#### [SEZIONE DI TESTO]
La mia innata curiosità mi ha portato a cercare di scoprire come, questo pane cosi diverso dal solito, veniva preparato; quale era o quali erano le ricette che, nel tempo, si erano studiate per la sua panificazione, trasformando la ‘farina’ ricavata dalle ghiande in quel pane particolare, dopo una lunga e laboriosa preparazione. Ecco come, nella zona della Sardegna dove era maggiormente consumato, l’Ogliastra, questo pane veniva con sapienza preparato.

Questo “pane”, come ricordano gli anziani, è stato consumato per secoli ed il suo uso si è protratto fino a circa sessanta anni fa. Nei testi che descrivono l’Ogliastra del passato sono spesso riportati diversi metodi per la sua preparazione, ma tutti sono accomunate dagli stessi ingredienti: ghiande (Quercus ilex), ceneri, in particolare di vitigno, e argilla. Nel libro dal titolo Città e villaggi della Sardegna dell'Ottocento, l’Angius descrive con queste parole questa antica arte: “…L’arte di questo panificio di ghiande è contenuta ne’ seguenti semplici procedimenti, sbucciamento delle ghiande, bollimento delle medesime in acqua schietta, ribollitura delle medesime già ammollite per la prima operazione in acqua, cui si appropriò la viscosità d’un’argilla rossa, con cui fu mescolata, versamento sopra il vaso bollente d’una lissivia fatta con le ceneri del sarmento o del leccio. Allora la ghianda stracotta precipitava al fondo della caldaja, e quindi quella pasta si forma in tavolette dalle quattro alle sei once e se ne fa tanta quantità che possa bastare per sei mesi…”.

#### [CONTENUTO DEI DATI]
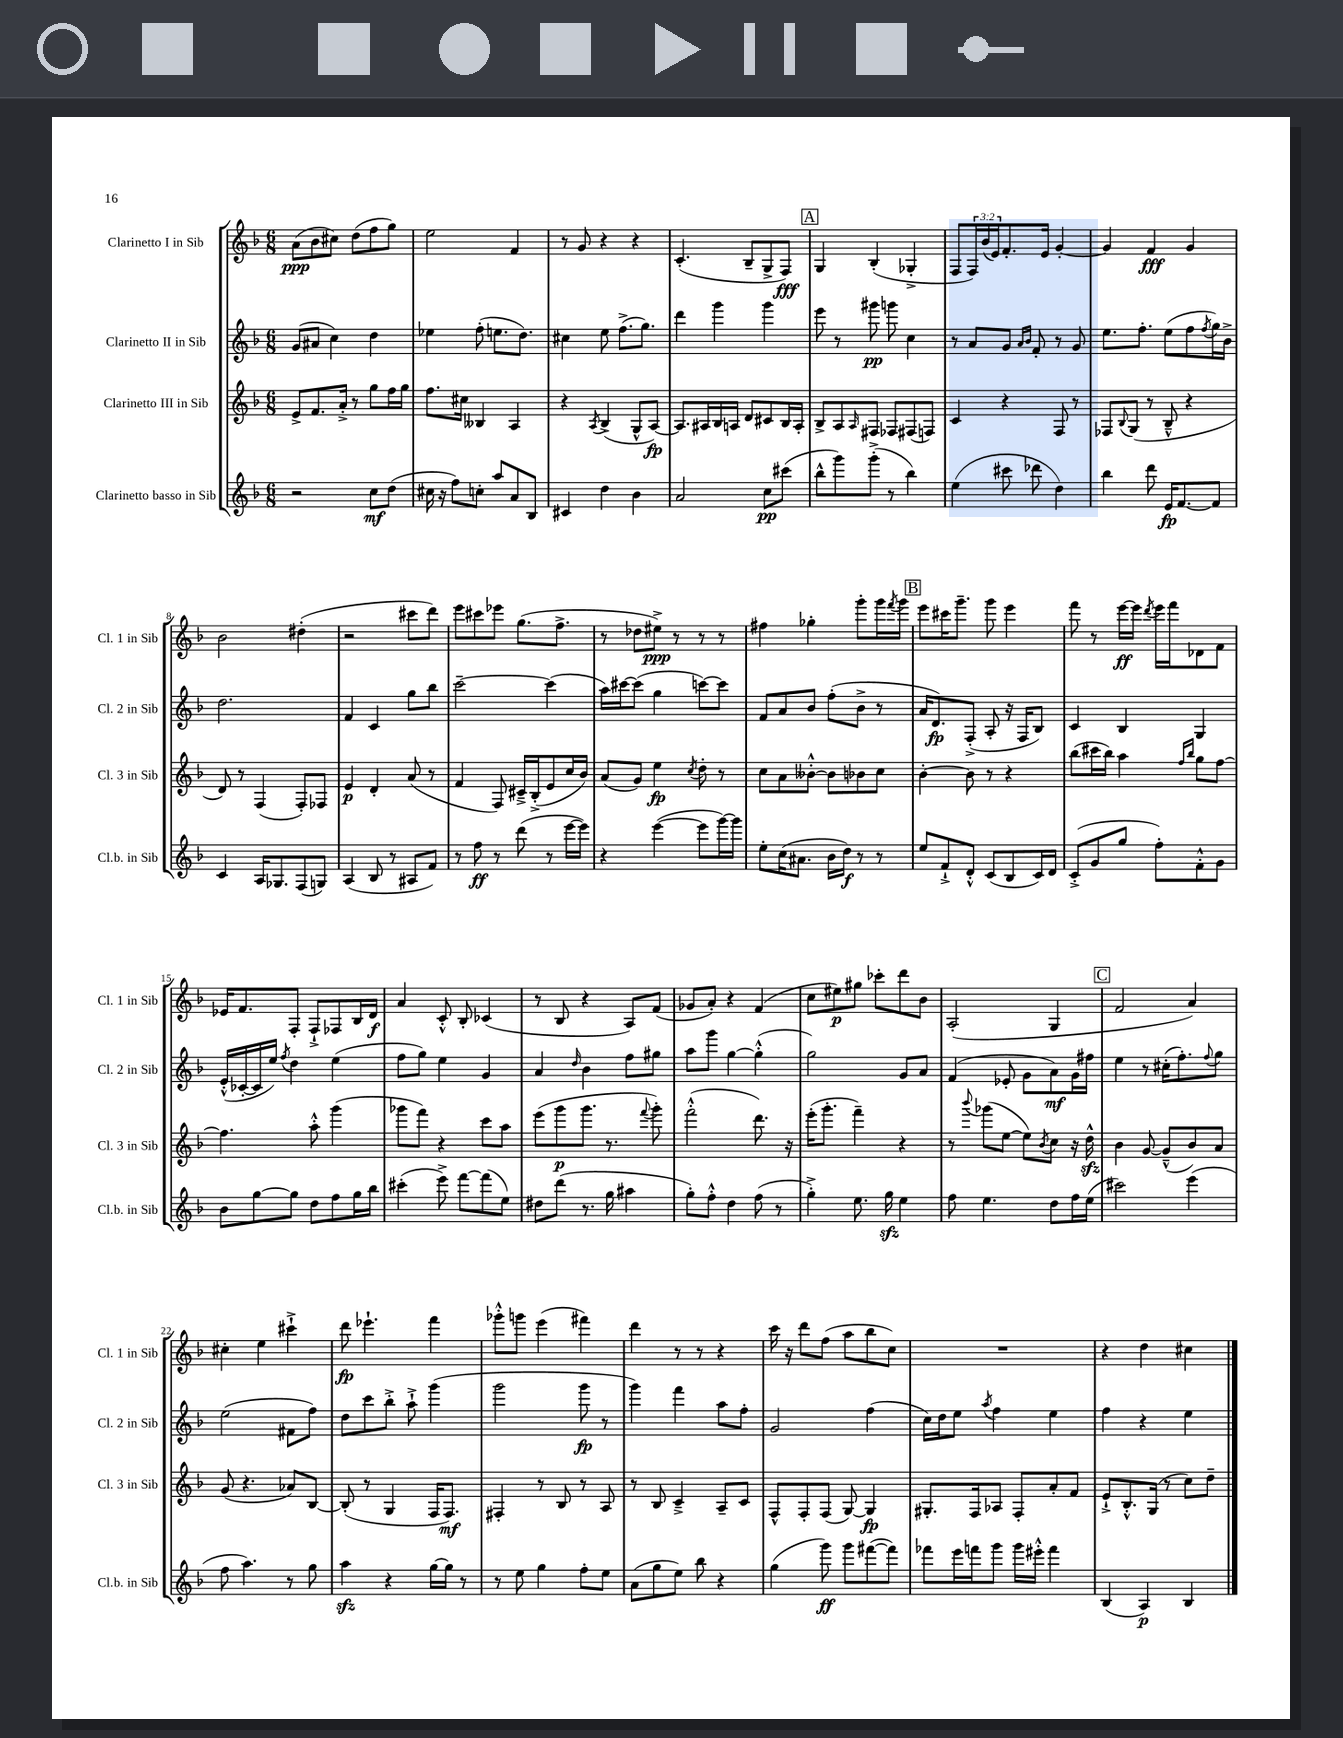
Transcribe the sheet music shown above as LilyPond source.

#### [OBIETTIVO]
Riporta parola per parola il passo del testo sul pane di ghiande da "La mia innata" a "con sapienza preparato.".

#### [SOLUZIONE SVOLTA]
La mia innata curiosità mi ha portato a cercare di scoprire come, questo pane cosi diverso dal solito, veniva preparato; quale era o quali erano le ricette che, nel tempo, si erano studiate per la sua panificazione, trasformando la ‘farina’ ricavata dalle ghiande in quel pane particolare, dopo una lunga e laboriosa preparazione. Ecco come, nella zona della Sardegna dove era maggiormente consumato, l’Ogliastra, questo pane veniva con sapienza preparato.